Incluso aquí, en esta plataforma que muchos celebran como un refugio del ruido digital, la misma mascarada se repite. Veo publicaciones que fingen autenticidad con las mismas fotos de teclados, pantallas, libretas abiertas y tazas de café. La misma narrativa del “escritor independiente que lucha contra el algoritmo”.

Y, sin embargo, lo único que cambia es el decorado. Substack no es más que Twitter antes del colapso. Una red de newsletters donde muchos aún escriben con la esperanza de ser vistos, seguidos, reconocidos. El mismo acto de romanticismo digital disfrazado de intimidad. Como si contar que no tienes lectores fuera, en sí mismo, una estrategia de marca.

Quizá es la nostalgia la que me hace escribir. Pero extraño los tiempos auténticos. Esas páginas web horribles que eran sinceras. Cuentas de redes sociales que no intentaban seducir, sino decir.

Hoy todo se siente como una copia de la copia.

Salimos de templates. Actuamos los trends. Escuchamos lo mismo. Vemos lo mismo. El algoritmo nos alimenta y lo tragamos todo sin pensar. Como ganado digital, disfrazado de creadores.

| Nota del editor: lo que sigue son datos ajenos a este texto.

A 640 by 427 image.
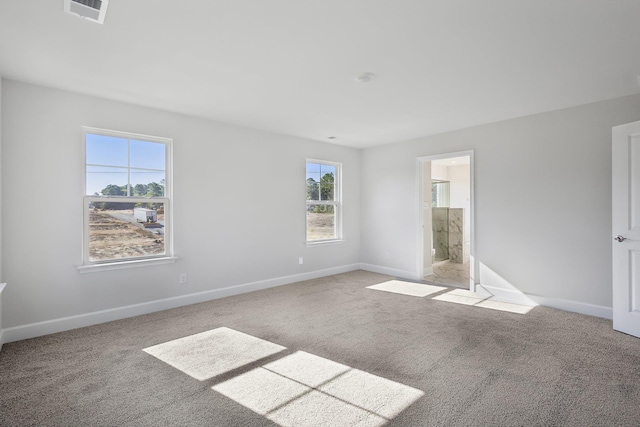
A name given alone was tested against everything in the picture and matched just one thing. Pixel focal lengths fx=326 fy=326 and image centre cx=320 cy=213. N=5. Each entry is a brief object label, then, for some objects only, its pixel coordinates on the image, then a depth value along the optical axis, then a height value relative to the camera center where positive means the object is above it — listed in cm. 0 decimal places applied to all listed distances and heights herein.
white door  316 -15
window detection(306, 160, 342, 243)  586 +22
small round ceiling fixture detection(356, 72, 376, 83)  298 +127
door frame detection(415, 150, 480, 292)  478 -8
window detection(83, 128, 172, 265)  358 +20
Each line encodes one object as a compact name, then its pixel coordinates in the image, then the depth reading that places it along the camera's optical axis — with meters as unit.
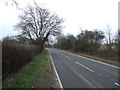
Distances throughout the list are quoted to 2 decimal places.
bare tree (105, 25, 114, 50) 23.00
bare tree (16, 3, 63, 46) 25.92
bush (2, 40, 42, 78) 4.58
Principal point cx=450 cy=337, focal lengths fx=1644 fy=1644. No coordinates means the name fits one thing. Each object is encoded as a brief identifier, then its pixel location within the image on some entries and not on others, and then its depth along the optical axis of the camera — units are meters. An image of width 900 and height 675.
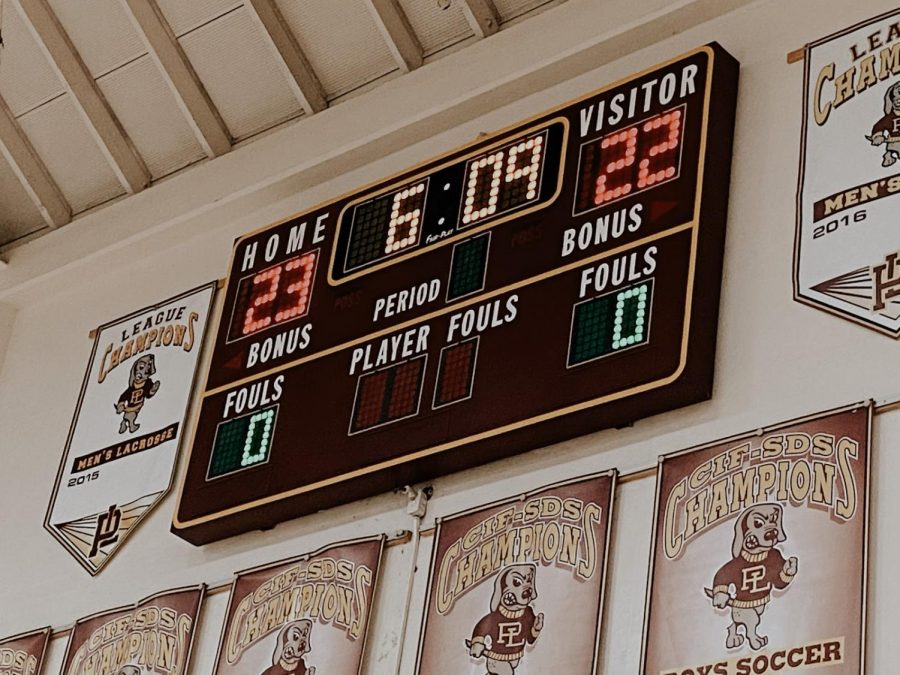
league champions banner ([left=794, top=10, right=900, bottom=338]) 5.53
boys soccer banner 4.94
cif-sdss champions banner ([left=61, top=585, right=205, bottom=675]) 6.89
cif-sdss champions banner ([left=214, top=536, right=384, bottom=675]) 6.29
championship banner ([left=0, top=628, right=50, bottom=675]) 7.41
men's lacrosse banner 7.65
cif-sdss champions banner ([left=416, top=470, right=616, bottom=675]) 5.58
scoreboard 5.88
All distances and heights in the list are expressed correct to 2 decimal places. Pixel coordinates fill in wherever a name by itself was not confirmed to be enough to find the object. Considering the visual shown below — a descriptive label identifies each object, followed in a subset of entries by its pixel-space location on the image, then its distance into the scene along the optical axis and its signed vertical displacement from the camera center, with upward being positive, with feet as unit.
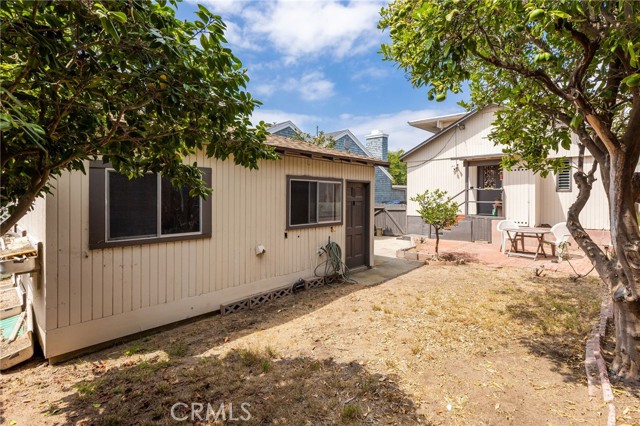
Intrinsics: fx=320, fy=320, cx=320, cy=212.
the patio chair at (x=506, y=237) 31.99 -2.53
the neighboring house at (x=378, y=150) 70.12 +14.71
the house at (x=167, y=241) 12.51 -1.42
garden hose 23.89 -3.81
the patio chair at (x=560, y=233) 28.14 -1.85
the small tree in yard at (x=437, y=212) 29.96 +0.06
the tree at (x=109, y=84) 5.66 +2.83
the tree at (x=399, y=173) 125.18 +15.77
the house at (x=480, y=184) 37.19 +3.86
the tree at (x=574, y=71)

El problema no es compartir. El problema es vivir para compartir. Todo se transforma en una escena curada. Un performance. Y en el centro, el sujeto: nosotros. No como personas reales, sino como pequeños influencers domésticos. La vida se vuelve contenido. Las emociones, diseño editorial. El silencio, una amenaza.

Romantizamos la lectura, el desayuno, el amor, la maternidad, el aburrimiento. Hacemos branding personal con nuestras heridas. Y perdemos la capacidad de estar. De vivir sin testigos.

Tenemos que aceptar lo feo, lo roto, lo chueco de la vida. También de la escritura. No es como en las películas. Y tampoco como Carrie Bradshaw lo hacía ver.

A veces no hay tiempo para el café perfecto ni el brunch dominical. El texto no fluye. El amor no es tan profundo. La cocina está hecha un caos.

Pero eso también es vida. Y vale más que mil filtros.

Porque cuando el video termina, la cámara baja. Y lo que queda no siempre es grato: el vacío, el momento que ya no regresa, el café frío, el silencio que antes no nos incomodaba.

¿Hay salida? Sí. Y no es dejar de compartir. Es dejar de hacerlo por reflejo. Es romper el automatismo. Es redescubrir el placer de lo privado.

Nadie necesita saber lo que desayunaste. Nadie extraña tus fotos de libros abiertos. Del gimnasio. No somos tan importantes. Solo estamos, muchos de nosotros, necesitados de atención y validación.

Pero hay libertad en aceptar eso. Y hay aún más libertad en salir de ese juego. Porque una vez que recuperas lo privado, recuperas también el interés por lo real. Por lo que disfrutas aunque nadie te mire. Por lo que amas aunque no se vea bonito. Por lo que vale la pena, aunque no se publique.

La taza de café, esta vez, sigue caliente.